Occlusion is a major challenge for LiDAR-based object detection methods. This challenge becomes safety-critical in urban traffic where the ego vehicle must have reliable object detection to avoid collision while its field of view is severely reduced due to the obstruction posed by a large number of road users. Collaborative perception via Vehicle-to-Everything (V2X) communication, which leverages the diverse perspective thanks to the presence at multiple locations of connected agents to form a complete scene representation, is an appealing solution. State-of-the-art V2X methods resolve the performance-bandwidth tradeoff using a mid-collaboration approach where the Bird-Eye View images of point clouds are exchanged so that the bandwidth consumption is lower than communicating point clouds as in early collaboration, and the detection performance is higher than late collaboration, which fuses agents' output, thanks to a deeper interaction among connected agents. While achieving strong performance, the real-world deployment of most mid-collaboration approaches is hindered by their overly complicated architectures, involving learnable collaboration graphs and autoencoder-based compressor/ decompressor, and unrealistic assumptions about inter-agent synchronization. In this work, we devise a simple yet effective collaboration method that achieves a better bandwidth-performance tradeoff than prior state-of-the-art methods while minimizing changes made to the single-vehicle detection models and relaxing unrealistic assumptions on inter-agent synchronization. Experiments on the V2X-Sim dataset show that our collaboration method achieves 98\% of the performance of an early-collaboration method, while only consuming the equivalent bandwidth of a late-collaboration method.
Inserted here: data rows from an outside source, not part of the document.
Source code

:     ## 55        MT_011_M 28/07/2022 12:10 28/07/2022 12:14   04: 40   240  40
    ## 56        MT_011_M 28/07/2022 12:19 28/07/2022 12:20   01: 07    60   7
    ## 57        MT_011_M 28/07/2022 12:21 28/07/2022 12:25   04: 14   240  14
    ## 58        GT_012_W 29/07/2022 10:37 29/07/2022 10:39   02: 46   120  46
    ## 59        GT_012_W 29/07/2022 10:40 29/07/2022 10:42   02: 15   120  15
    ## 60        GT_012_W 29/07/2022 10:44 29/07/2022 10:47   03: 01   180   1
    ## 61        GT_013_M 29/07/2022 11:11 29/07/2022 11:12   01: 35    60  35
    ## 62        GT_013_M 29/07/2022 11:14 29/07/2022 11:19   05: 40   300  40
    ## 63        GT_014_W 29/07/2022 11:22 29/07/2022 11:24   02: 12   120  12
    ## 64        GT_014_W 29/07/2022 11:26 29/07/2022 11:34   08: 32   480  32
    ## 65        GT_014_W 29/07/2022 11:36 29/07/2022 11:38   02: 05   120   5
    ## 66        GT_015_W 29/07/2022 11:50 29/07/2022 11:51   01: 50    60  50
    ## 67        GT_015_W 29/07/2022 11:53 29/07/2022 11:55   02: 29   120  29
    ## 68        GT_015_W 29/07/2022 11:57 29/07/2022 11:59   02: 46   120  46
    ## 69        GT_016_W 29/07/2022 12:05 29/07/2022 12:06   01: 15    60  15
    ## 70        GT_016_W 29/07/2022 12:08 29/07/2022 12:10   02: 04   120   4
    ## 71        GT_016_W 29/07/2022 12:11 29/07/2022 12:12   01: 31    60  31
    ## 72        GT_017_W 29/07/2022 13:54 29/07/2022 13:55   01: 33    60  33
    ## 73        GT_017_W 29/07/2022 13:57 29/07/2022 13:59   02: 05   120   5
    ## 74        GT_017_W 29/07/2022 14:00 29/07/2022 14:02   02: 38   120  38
翻译：遮挡是基于激光雷达的目标检测方法面临的主要挑战。在城市交通场景中，由于大量道路使用者造成的障碍，自车视野严重受限，此时确保可靠的目标检测以避免碰撞成为安全关键问题。通过车联万物通信实现的协同感知——利用多个位置分布的联网智能体的多样化视角构建完整场景表征——是一种颇具吸引力的解决方案。现有先进的V2X方法采用中间协同方式解决性能-带宽权衡问题，其通过交换点云鸟瞰图实现：相较于早期协同中直接传输点云，该方法降低了带宽消耗；而由于联网智能体间更深层次的交互，其检测性能又优于融合各智能体输出的晚期协同。尽管取得了优异性能，但多数中间协同方法因架构过于复杂（涉及可学习协同图与基于自编码器的压缩/解压缩模块）以及对智能体间同步的不切实际假设，阻碍了实际部署。本文提出一种简洁高效的协同方法，在最小化对单车检测模型改动、放宽智能体间同步假设的同时，实现了比现有先进方法更优的带宽-性能权衡。在V2X-Sim数据集上的实验表明，本协同方法可达到早期协同方法98%的性能，而带宽消耗仅相当于晚期协同方法。